The Massachusetts Supreme Judicial Court ordered a new trial
for a man convicted of violently shaking his girlfriend’s toddler in 2007, the second ruling in six weeks that vacated guilty
verdicts in shaken-baby cases, reported the Boston Globe.
Taken together, the two court rulings underscored the court’s
view that the “shaken-baby syndrome” diagnosis has become controversial, and
defense lawyers who fail to challenge it could be depriving their clients of a
fair trial.
In one case, the Supreme Judicial Court said the defense
lawyer should have presented medical evidence challenging prosecutors who had
depicted the child as a victim of shaken-baby syndrome.
In its unanimous ruling, the court found that jurors should
have heard about the possibility that the 2-year-old’s catastrophic eye and
brain injuries — which left her blind in one eye, cognitively impaired, and
moving around in a wheelchair — could have been caused by a short fall of about
3 feet, like one that might have occurred from a kitchen stool.
Doubts have grown about shaken-baby syndrome among defense
lawyers and some professional groups in recent years. Three state medical
examiners in less than two years, for example, backed off earlier rulings that
a baby died of shaken-baby syndrome, choosing instead after hearing from
defense experts to say the cause was “undetermined.”

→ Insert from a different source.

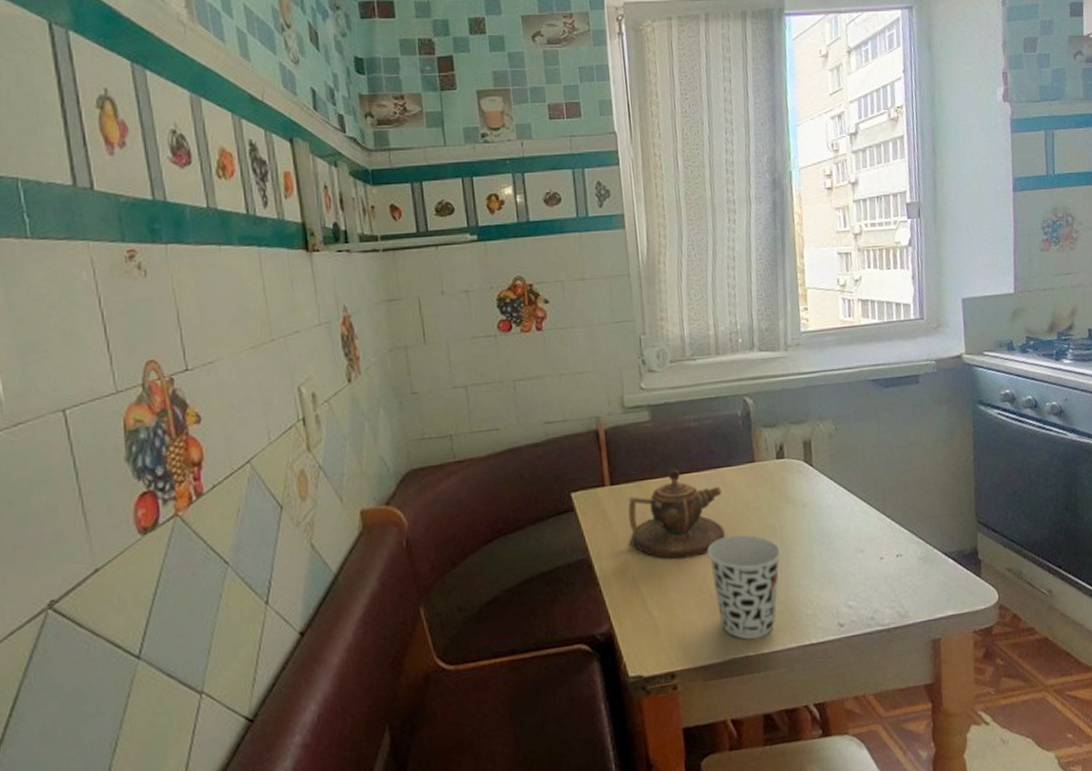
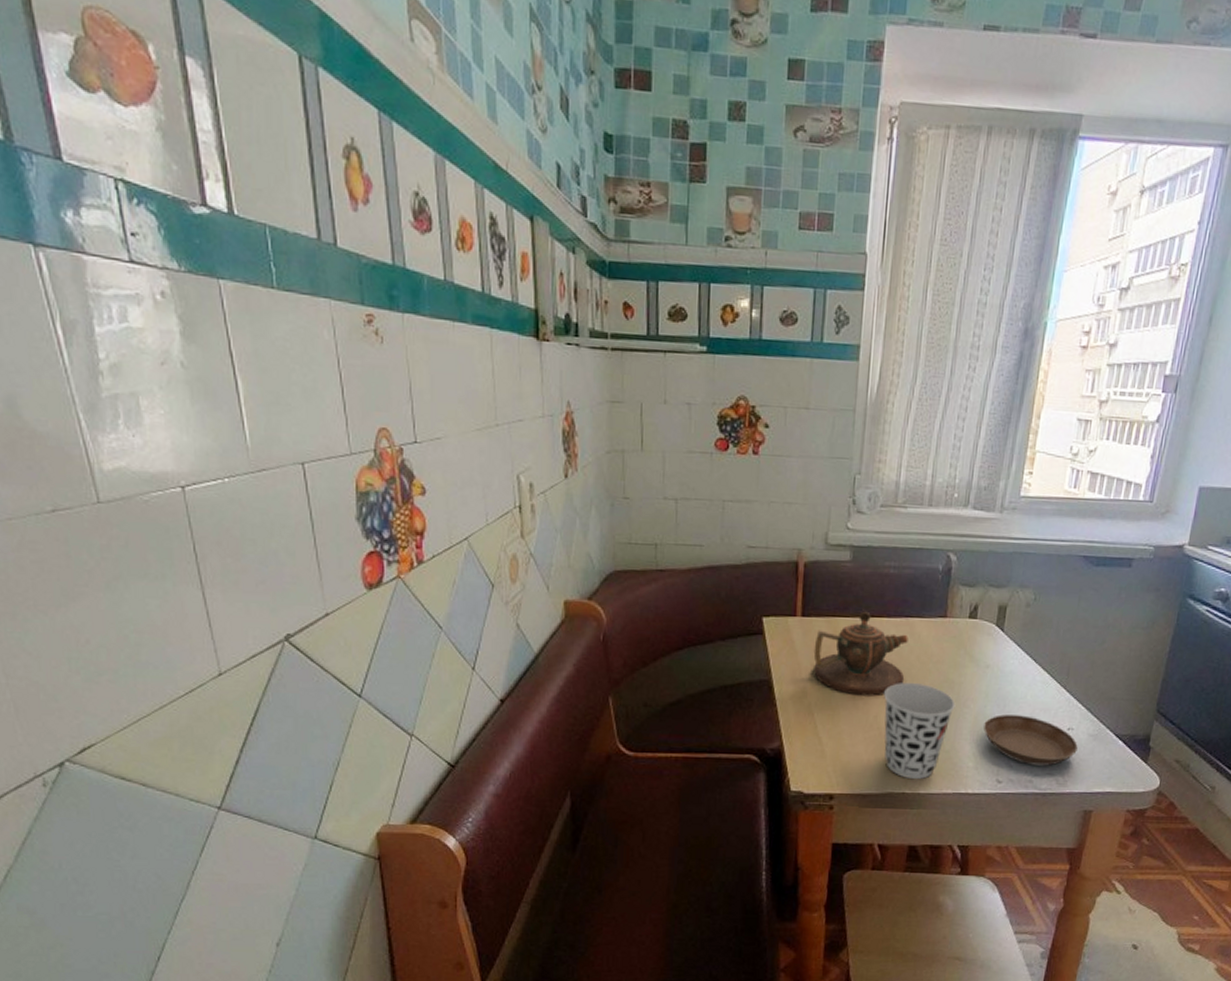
saucer: none [813,549,911,602] -> present [983,714,1078,766]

Several organizations submitted briefs,
including The Innocence Network, the American Civil Liberties Union of
Massachusetts, and the Committee for Public Counsel Services.
Some medical organizations have pushed back, including the
American Academy of Pediatrics,which fears marginal medical theories are
gaining too much traction in the courts, allowing people who abuse infants to
go free. In 2009, however, the academy did acknowledge the controversy brewing
over the role that excessive shaking plays in creating extreme injuries.
The academy now tells doctors to use the term “abusive head
trauma,” rather than shaken-baby syndrome, to indicate that traumatic blows to
the head, not just shaking, are often behind the brain swelling and eye damage
that afflict some 1,000 children each year, often causing permanent
neurological damage if not death, the group said.